Business-Jet Crashes Outpace Commercial
by Andy Pasztor, The Wall Street Journal
SANTIAGO, Chile -The number of accidents involving business jets and turboprops world-wide is more than five times that of commercial jets this year, highlighting the challenges facing accident-prevention experts in improving safety for private and charter aviation.
Through nearly 10 months of 2012, more than 140 people have died in crashes in eight business jets and 13 commercially operated propeller aircraft, or turboprops, says the Flight Safety Foundation, a nonprofit group.
Only four accidents involving major passenger jets have been recorded world-wide, a record low rate of one crash per roughly 10 million flights over the period (there were 14 such jet crashes last year). Still, those crashes, which each involved more passengers, killed more than 320 people.
The data, presented at a global aviation-safety conference in Santiago, Chile, this week mark “the first year since I’ve been doing this presentation there were more business jet accidents than world-wide [passenger] jet accidents,” said Jim Burin, the foundation’s director of technical programs. The foundation has been compiling the report for 13 years.

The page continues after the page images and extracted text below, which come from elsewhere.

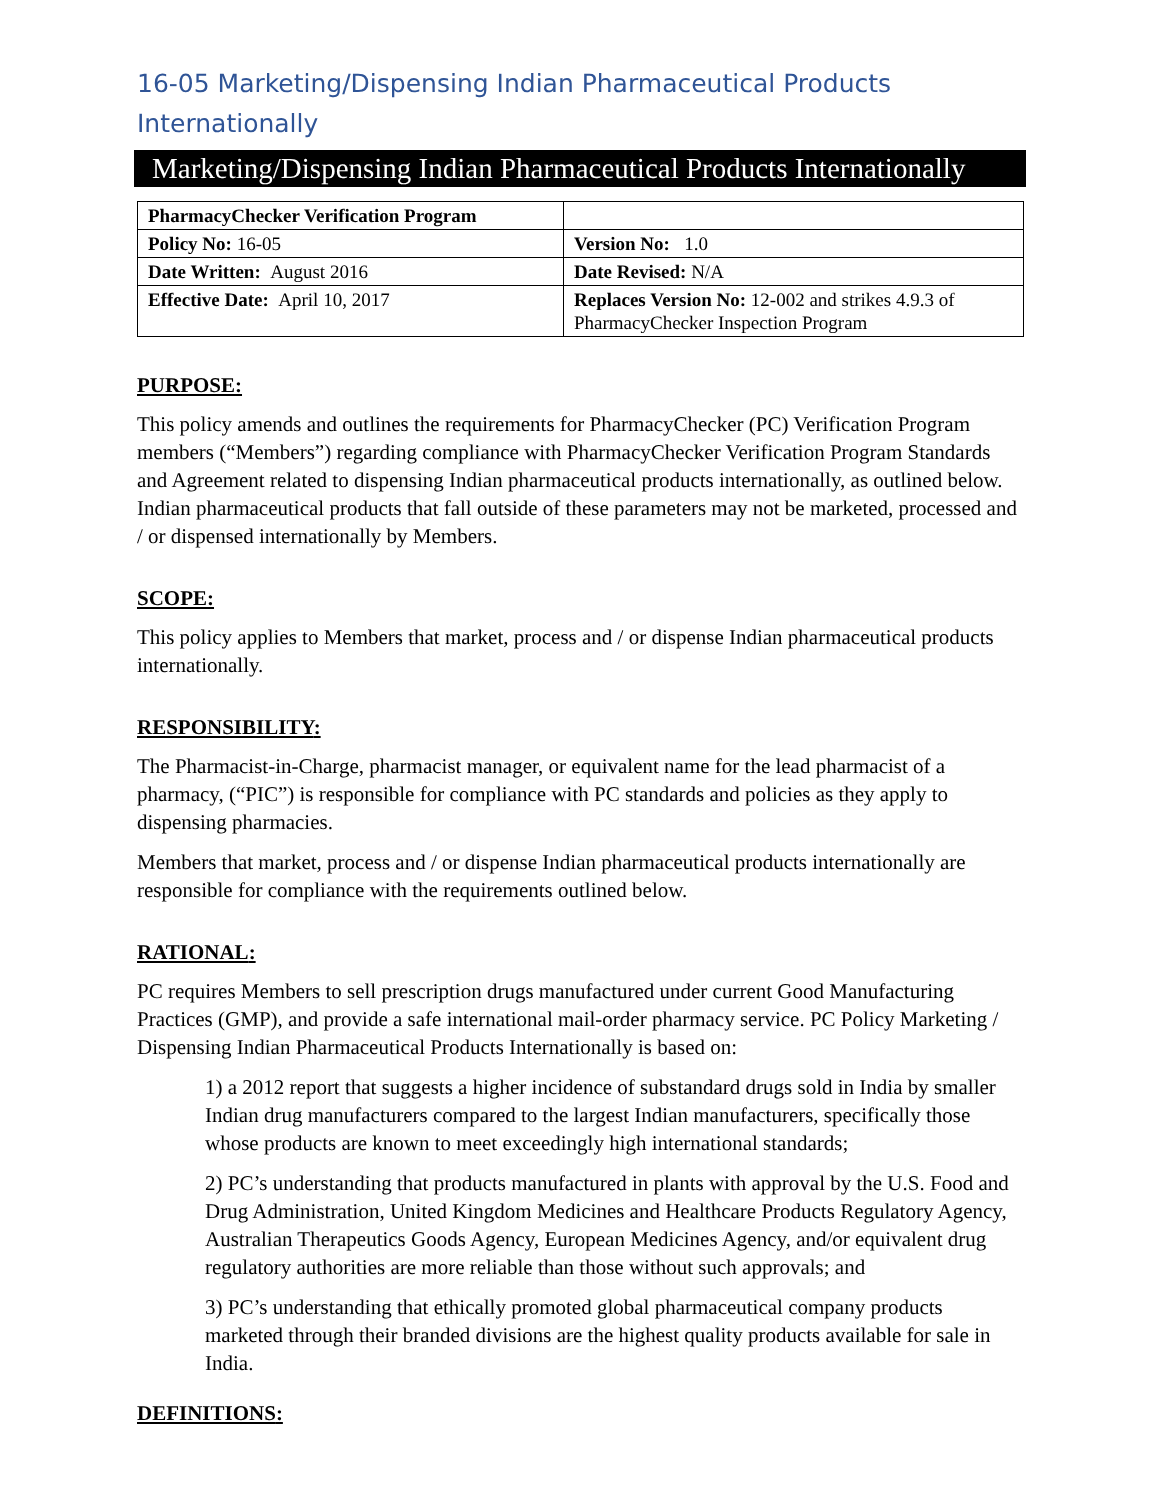16-05 Marketing/Dispensing Indian Pharmaceutical Products Internationally
Marketing/Dispensing Indian Pharmaceutical Products Internationally
| PharmacyChecker Verification Program | |
| Policy No: 16-05 | Version No: 1.0 |
| Date Written: August 2016 | Date Revised: N/A |
| Effective Date: April 10, 2017 | Replaces Version No: 12-002 and strikes 4.9.3 of PharmacyChecker Inspection Program |
PURPOSE:
This policy amends and outlines the requirements for PharmacyChecker (PC) Verification Program members (“Members”) regarding compliance with PharmacyChecker Verification Program Standards and Agreement related to dispensing Indian pharmaceutical products internationally, as outlined below. Indian pharmaceutical products that fall outside of these parameters may not be marketed, processed and / or dispensed internationally by Members.
SCOPE:
This policy applies to Members that market, process and / or dispense Indian pharmaceutical products internationally.
RESPONSIBILITY:
The Pharmacist-in-Charge, pharmacist manager, or equivalent name for the lead pharmacist of a pharmacy, (“PIC”) is responsible for compliance with PC standards and policies as they apply to dispensing pharmacies.
Members that market, process and / or dispense Indian pharmaceutical products internationally are responsible for compliance with the requirements outlined below.
RATIONAL:
PC requires Members to sell prescription drugs manufactured under current Good Manufacturing Practices (GMP), and provide a safe international mail-order pharmacy service. PC Policy Marketing / Dispensing Indian Pharmaceutical Products Internationally is based on:
1) a 2012 report that suggests a higher incidence of substandard drugs sold in India by smaller Indian drug manufacturers compared to the largest Indian manufacturers, specifically those whose products are known to meet exceedingly high international standards;
2) PC’s understanding that products manufactured in plants with approval by the U.S. Food and Drug Administration, United Kingdom Medicines and Healthcare Products Regulatory Agency, Australian Therapeutics Goods Agency, European Medicines Agency, and/or equivalent drug regulatory authorities are more reliable than those without such approvals; and
3) PC’s understanding that ethically promoted global pharmaceutical company products marketed through their branded divisions are the highest quality products available for sale in India.
DEFINITIONS:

Safety experts say the data mean more effort should be shifted to upgrading training, maintenance and government oversight at the lower end of commercial aviation in order to improve the segment’s safety. Those efforts are particularly needed in the developing world, where airports are less advanced and air-traffic control systems are less reliable, experts said.

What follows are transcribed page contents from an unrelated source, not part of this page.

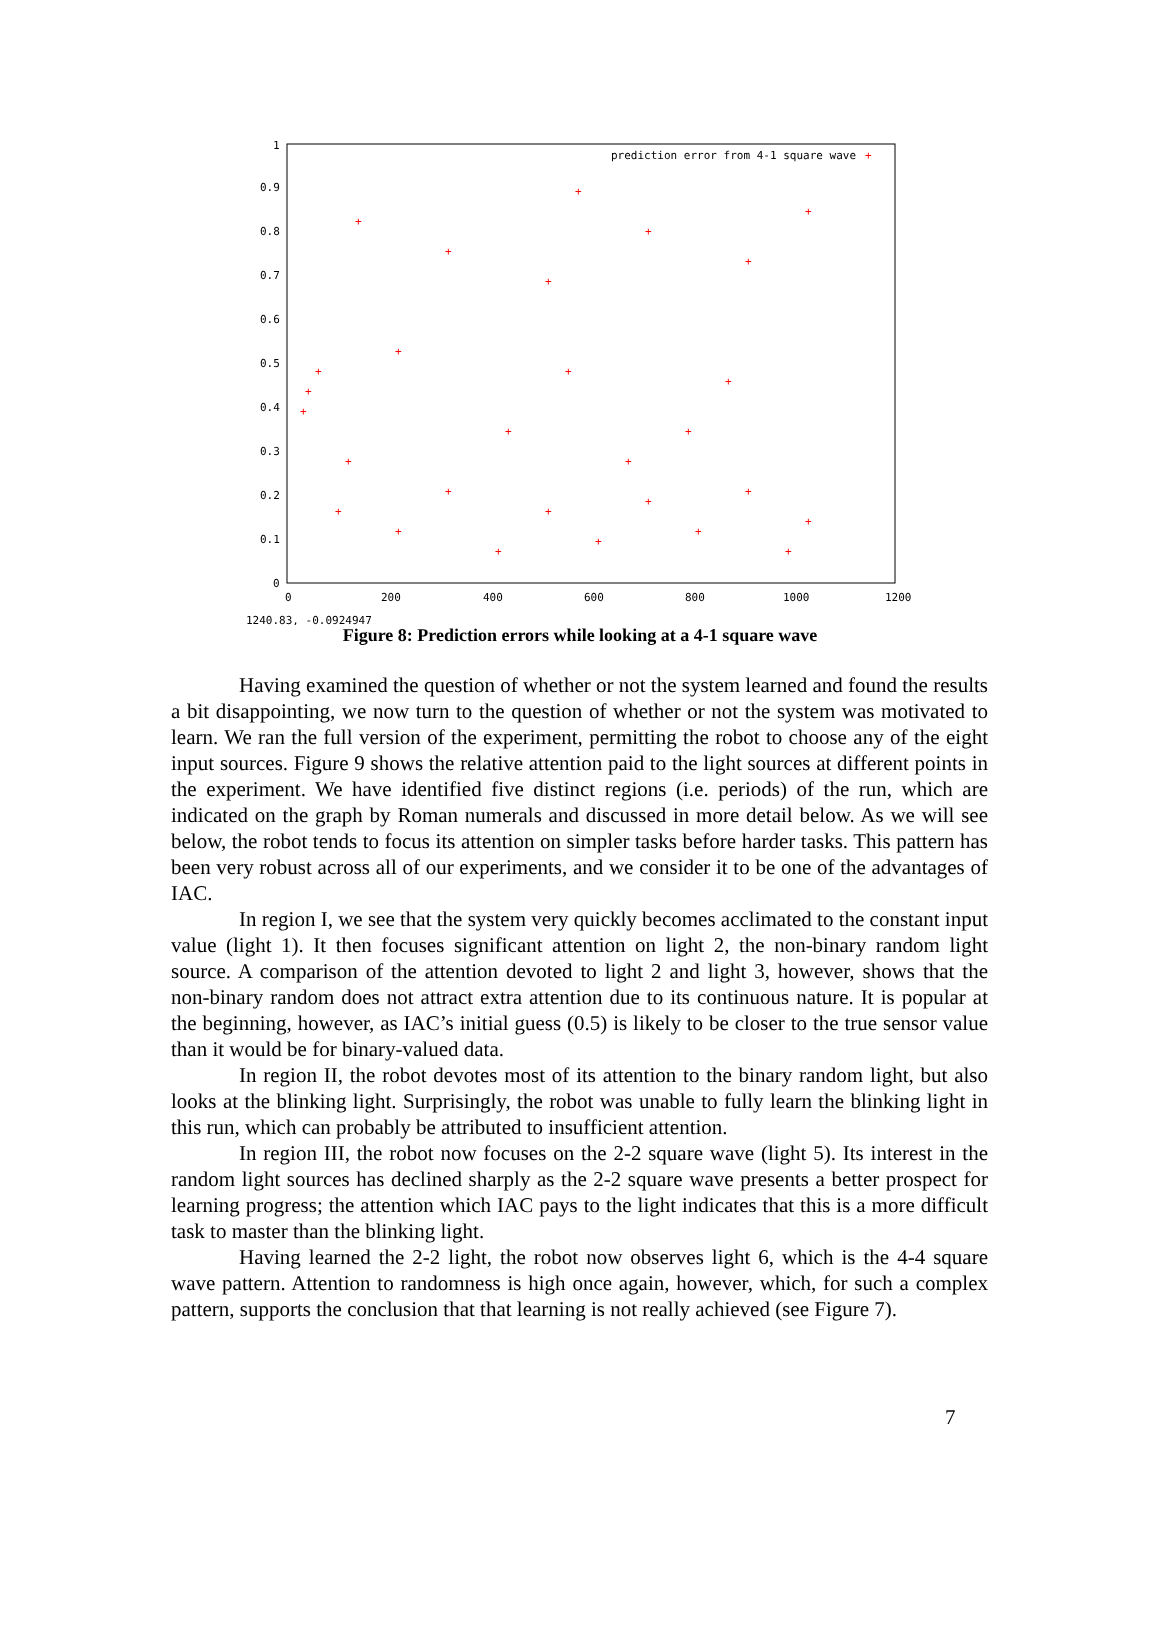1
0.9
0.8
0.7
0.6
0.5
0.4
0.3
0.2
0.1
0
0
200
400
600
800
1000
1200
prediction error from 4-1 square wave
1240.83, -0.0924947
+
+
+
+
+
+
+
+
+
+
+
+
+
+
+
+
+
+
+
+
+
+
+
+
+
+
+
+
+
Figure 8: Prediction errors while looking at a 4-1 square wave
Having examined the question of whether or not the system learned and found the results a bit disappointing, we now turn to the question of whether or not the system was motivated to learn. We ran the full version of the experiment, permitting the robot to choose any of the eight input sources. Figure 9 shows the relative attention paid to the light sources at different points in the experiment. We have identified five distinct regions (i.e. periods) of the run, which are indicated on the graph by Roman numerals and discussed in more detail below. As we will see below, the robot tends to focus its attention on simpler tasks before harder tasks. This pattern has been very robust across all of our experiments, and we consider it to be one of the advantages of IAC.
In region I, we see that the system very quickly becomes acclimated to the constant input value (light 1). It then focuses significant attention on light 2, the non-binary random light source. A comparison of the attention devoted to light 2 and light 3, however, shows that the non-binary random does not attract extra attention due to its continuous nature. It is popular at the beginning, however, as IAC’s initial guess (0.5) is likely to be closer to the true sensor value than it would be for binary-valued data.
In region II, the robot devotes most of its attention to the binary random light, but also looks at the blinking light. Surprisingly, the robot was unable to fully learn the blinking light in this run, which can probably be attributed to insufficient attention.
In region III, the robot now focuses on the 2-2 square wave (light 5). Its interest in the random light sources has declined sharply as the 2-2 square wave presents a better prospect for learning progress; the attention which IAC pays to the light indicates that this is a more difficult task to master than the blinking light.
Having learned the 2-2 light, the robot now observes light 6, which is the 4-4 square wave pattern. Attention to randomness is high once again, however, which, for such a complex pattern, supports the conclusion that that learning is not really achieved (see Figure 7).
7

The ICAO, a United Nations body responsible for overseeing aviation safety, places more emphasis on regularly scheduled jets than smaller flights, said Nancy Graham, a senior official of the International Civil Aviation Organization.

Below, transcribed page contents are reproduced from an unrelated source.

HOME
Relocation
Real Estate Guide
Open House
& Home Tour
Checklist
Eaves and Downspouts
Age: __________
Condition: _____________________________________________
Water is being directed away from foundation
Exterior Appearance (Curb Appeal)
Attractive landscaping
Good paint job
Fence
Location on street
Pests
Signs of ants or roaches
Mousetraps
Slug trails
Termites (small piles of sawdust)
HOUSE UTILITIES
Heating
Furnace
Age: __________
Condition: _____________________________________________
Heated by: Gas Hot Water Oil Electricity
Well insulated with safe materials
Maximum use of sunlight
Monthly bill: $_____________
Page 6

“Perhaps we need to adjust our focus,” she said.
Apart from the sheer number of accidents, safety experts increasingly say turboprops, which carry fewer passengers and weigh a fraction of Airbus or Boeing BA -0.15%jets, support the vast majority of business activity in parts of the developing world, raising the probability an accident will involve a smaller plane.
Propeller-powered planes often transport employees and material for mining firms, oil drilling operations and other natural-resource companies to remote regions. Traditionally, such flights have been conducted under less local and international scrutiny that those of bigger passenger jets. Critics say extra attention to turboprops is long overdue.
Compared with jet fleets, “those planes typically have less experienced pilots, their flight simulators are not as advanced and they don’t have the same level of automation” or onboard safety protections, according to Dai Whittingham, chief executive of the UK Flight Safety Committee, which helps airlines, pilots and government agencies share safety information.
With crash rates for passenger jets improving dramatically, “the average person automatically assumes the other parts of aviation are equally safe,” according to Kevin Hiatt, chief operating officer of the safety committee. But the rise in smaller-plane crashes “sort of crept up on us,” he said.
So now the foundation and its supporters “will look deeper into the issue to identify trends and relevant factors.”
The active fleet of business jets and turboprops together basically equals the roughly 20,000 Western-built jets currently in service worldwide, according to the foundation’s updated analysis. Between 2007 and 2011, on average there were nearly 16 passenger jet crashes annually.
With only four jet accidents through this week and slightly more than two months until the end of the year, Mr. Burin said 2012 appears headed to set a new safety standard for jetliners.